EU-Insolvenzrecht: Mitgliedstaaten einigen sich auf Standpunkt zur Annäherung der nationalen Insolvenzstandards
Rat der Europäischen Union, Pressemitteilung vom 12.6.2025
Der Rat hat heute seinen Standpunkt (die sogenannte allgemeine Ausrichtung) zu einer EU-Richtlinie zur Harmonisierung bestimmter Aspekte des Insolvenzrechts festgelegt. Die Annäherung nationaler Insolvenzregelungen macht die EU attraktiver für ausländische und grenzüberschreitend tätige Investoren. Derzeit müssen Investoren unterschiedliche nationale Insolvenzvorschriften berücksichtigen, wenn sie in anderen EU-Ländern als ihrem Heimatland investieren.
Diese Richtlinie ist ein wichtiger Schritt, um die EU für Investoren attraktiver zu machen. Es kann ein Hindernis bei Investitionsentscheidungen sein, wenn es zu große Abweichungen beim Insolvenzrecht zwischen den Mitgliedstaaten gibt. Mit dieser Richtlinie werden wir diese Unterschiede verringern.
Adam Bodnar, polnischer Minister der Justiz
Der Pre-pack-Mechanismus
Nach den neuen Vorschriften wird in allen EU-Mitgliedstaaten ein Pre-pack-Mechanismus zur Verfügung stehen. Bei einem Pre-pack-Mechanismus wird der Verkauf des Unternehmens (oder eines Teils davon) des Schuldners vor der förmlichen Eröffnung des Insolvenzverfahrens vorbereitet und ausgehandelt. So besteht die Möglichkeit, kurze Zeit nach Eröffnung des förmlichen Insolvenzverfahrens zur Liquidation eines Unternehmens den Verkauf durchzuführen und den Erlös zu erzielen.

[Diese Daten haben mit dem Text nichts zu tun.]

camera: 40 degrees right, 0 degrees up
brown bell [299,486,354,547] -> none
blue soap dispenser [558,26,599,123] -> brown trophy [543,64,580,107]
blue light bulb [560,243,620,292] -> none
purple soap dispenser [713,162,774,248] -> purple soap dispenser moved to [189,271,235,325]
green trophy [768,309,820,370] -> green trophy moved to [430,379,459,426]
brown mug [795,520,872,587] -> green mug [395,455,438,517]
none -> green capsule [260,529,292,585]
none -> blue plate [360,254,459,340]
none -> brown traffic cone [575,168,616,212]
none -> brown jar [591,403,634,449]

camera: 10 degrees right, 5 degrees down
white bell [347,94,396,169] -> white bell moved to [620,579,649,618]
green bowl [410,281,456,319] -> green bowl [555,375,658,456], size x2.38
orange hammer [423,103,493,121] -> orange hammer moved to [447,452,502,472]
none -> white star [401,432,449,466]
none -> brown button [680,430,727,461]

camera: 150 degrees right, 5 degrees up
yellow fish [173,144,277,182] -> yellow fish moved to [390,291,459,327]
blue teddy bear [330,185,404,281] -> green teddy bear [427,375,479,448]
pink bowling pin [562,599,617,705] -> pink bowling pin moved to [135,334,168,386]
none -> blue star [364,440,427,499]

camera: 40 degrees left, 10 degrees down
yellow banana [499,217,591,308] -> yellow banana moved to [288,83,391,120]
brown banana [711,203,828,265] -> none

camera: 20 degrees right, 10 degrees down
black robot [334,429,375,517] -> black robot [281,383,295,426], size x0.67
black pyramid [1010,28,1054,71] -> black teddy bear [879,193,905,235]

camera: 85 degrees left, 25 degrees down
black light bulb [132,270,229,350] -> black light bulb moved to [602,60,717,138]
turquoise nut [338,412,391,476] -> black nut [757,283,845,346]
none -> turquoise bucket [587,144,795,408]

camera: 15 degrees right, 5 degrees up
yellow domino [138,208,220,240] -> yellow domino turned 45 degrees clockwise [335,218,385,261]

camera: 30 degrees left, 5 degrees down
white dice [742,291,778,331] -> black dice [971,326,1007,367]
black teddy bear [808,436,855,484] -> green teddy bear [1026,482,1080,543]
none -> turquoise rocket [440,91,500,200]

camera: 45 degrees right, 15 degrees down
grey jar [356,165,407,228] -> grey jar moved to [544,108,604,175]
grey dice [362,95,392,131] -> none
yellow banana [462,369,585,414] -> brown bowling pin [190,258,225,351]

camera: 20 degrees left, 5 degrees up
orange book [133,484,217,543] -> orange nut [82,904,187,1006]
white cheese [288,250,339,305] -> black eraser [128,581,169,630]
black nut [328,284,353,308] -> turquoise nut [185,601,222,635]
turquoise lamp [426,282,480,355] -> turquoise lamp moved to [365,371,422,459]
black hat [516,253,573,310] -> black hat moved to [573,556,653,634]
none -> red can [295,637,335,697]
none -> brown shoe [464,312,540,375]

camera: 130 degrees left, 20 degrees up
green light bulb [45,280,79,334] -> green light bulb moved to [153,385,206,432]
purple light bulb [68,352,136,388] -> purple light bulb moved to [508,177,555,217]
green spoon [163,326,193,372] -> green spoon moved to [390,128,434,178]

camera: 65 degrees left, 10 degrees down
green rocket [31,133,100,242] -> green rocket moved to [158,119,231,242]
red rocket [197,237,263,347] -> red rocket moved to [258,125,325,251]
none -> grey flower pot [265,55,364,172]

Im Rahmen eines Pre-pack-Mechanismus wird es möglich sein, noch zu erfüllende Verträge, d. h. Verträge, die für die Weiterführung der Geschäftstätigkeit von wesentlicher Bedeutung sind, ohne Zustimmung der Gegenpartei des Schuldners automatisch vom Schuldner auf den Käufer des Unternehmens zu übertragen. Der Rat hat allerdings eine Reihe von Garantien zum Schutz der Vertragsfreiheit aufgenommen.
Gläubigerausschuss
Eine weitere Neuerung der Richtlinie besteht darin, dass unter bestimmten Umständen Gläubigerausschüsse in allen Mitgliedstaaten eingerichtet werden müssen. Der Gläubigerausschuss stärkt die Position der Gläubiger im Insolvenzverfahren. Er gewährleistet die Beteiligung einzelner Gläubiger, die andernfalls, z. B. aufgrund begrenzter Ressourcen oder der geografischen Entfernung, nicht am Verfahren teilnehmen könnten.
Mit der Richtlinie werden bestimmte Merkmale des Gläubigerausschusses in allen Mitgliedstaaten harmonisiert, wie etwa seine Zusammensetzung, die Rechte und Pflichten des Ausschusses sowie die persönliche Haftung seiner Mitglieder.
Gemäß dem Kompromisstext haben die Mitgliedstaaten die Möglichkeit, die Einsetzung eines Gläubigerausschusses auf große Unternehmen zu beschränken.
Sonstige Bestimmungen
Im Dezember 2024 hat der Rat bereits einen Kompromiss zu anderen Aspekten des Richtlinienentwurfs erzielt, insbesondere zu den Maßnahmen zur Bewahrung der Insolvenzmasse, zur Pflicht der Unternehmensleitung, die Eröffnung eines Insolvenzverfahrens zu beantragen, und zu den Transparenzpflichten.
Nächste Schritte
Auf der Grundlage des heute festgelegten Standpunkts kann der Rat Verhandlungen über den endgültigen Rechtsakt mit dem Europäischen Parlament aufnehmen, sobald es seinen Standpunkt festgelegt hat.
Hintergrund
Die Richtlinie wurde von der Kommission am 7. Dezember 2022 zusammen mit anderen Maßnahmen zur Weiterentwicklung der Kapitalmarktunion der EU vorgeschlagen.
Das Fehlen harmonisierter Insolvenzregelungen ist ein Hindernis für grenzüberschreitende Investitionen. Stärker harmonisierte Insolvenzvorschriften tragen zu mehr Sicherheit und Kostensenkungen für (ausländische) Investoren bei.